The source of your decision, whatever it was, was you. As a Christian, I believe that I am the source of my decisions. We can disagree about what goes into, and what doesn't go into, those decisions. But it is indisputable that you had the freedom to make the decision to do a jumping jack or not to do a jumping jack. If that isn't freedom I don't know what is. If that isn't free will than I don't know what is.

If we can just stick with what we both agree, perhaps we can share the above as an acceptable conception of free will.

People seem to imagine some ethereal *I* making decisions, nonrandomly, without the weight of prior experience. I don't understand what that means. Either you base a decision on previous experiences, or you choose at random, or some of both. What other choice is there?
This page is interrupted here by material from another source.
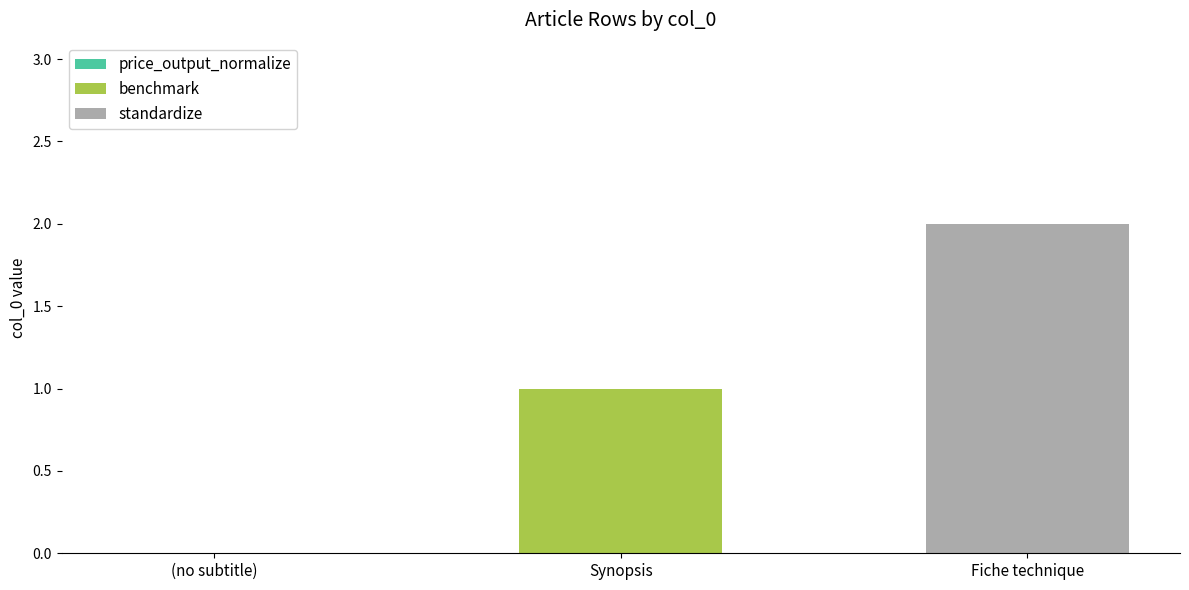

How many series are shown in this chart?

2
Right. There is no ethereal *I*. We are all concrete people, and to think that our concreteness is irrelevant to decision making is silly.

Free will is not some nebulous motive force. Free will is intrinsic to our state of being. We are created, we have creative ability, and we do with that ability as we will. I can theorize how that would work outside of human experience, but I can see how that works in human experience, and am content with that.

As for the dogma of free will, it only exists to explain the human condition. The implication is that humanity is responsible for its disconnect with God. With Adam and Eve, their free will was completely based on their experience. There was nothing nebulous about the Fall.

Of course Paul I don't expect you to accept the above paragraph, but perhaps you can see that the conception of free will, even in a religious mindset, is not too far off from your own conception of free will.

Unless, to you, free will is synonymous with soul, or conscience. I've never thought of free will that way, and I don't think Catholic dogma would define it that way, but I'm sure there are many who would use free will and soul interchangeably. Some people probably think of "free will" or "soul" as a slice of, as you would say, an ethereal God. That isn't how I see it. As for conscience, to me that is the Holy Spirit at work, and that is not free will or soul but something different. I'm obviously now getting away from free will, but I'm not sure if perhaps ideas are getting mixed up with each other.

-Elliot
 
Jesse2 said:
What am I apart from my body and the consciousness that is generated by my brain?

Why, a lost soul of course.

That's a tough question. Since I can only think as a physical person I can't really fathom what it's like to be separate. There are these near-death testimonies, and the astral-projection stuff. Who knows.

-Elliot
 
My point in asking this question is simply to bring us back to the point I keep hammering on, which is that while free will means we have choices, each choice is determined by factors both genetic and environmental; what we are born with, and what we learn.
 
Jesse2 said:
My point in asking this question is simply to bring us back to the point I keep hammering on, which is that while free will means we have choices, each choice is determined by factors both genetic and environmental; what we are born with, and what we learn.

Agreed.

To speculate that free will may exist outside the human experience is mere speculation.

I am perfectly content with your conception of free will and the human experience.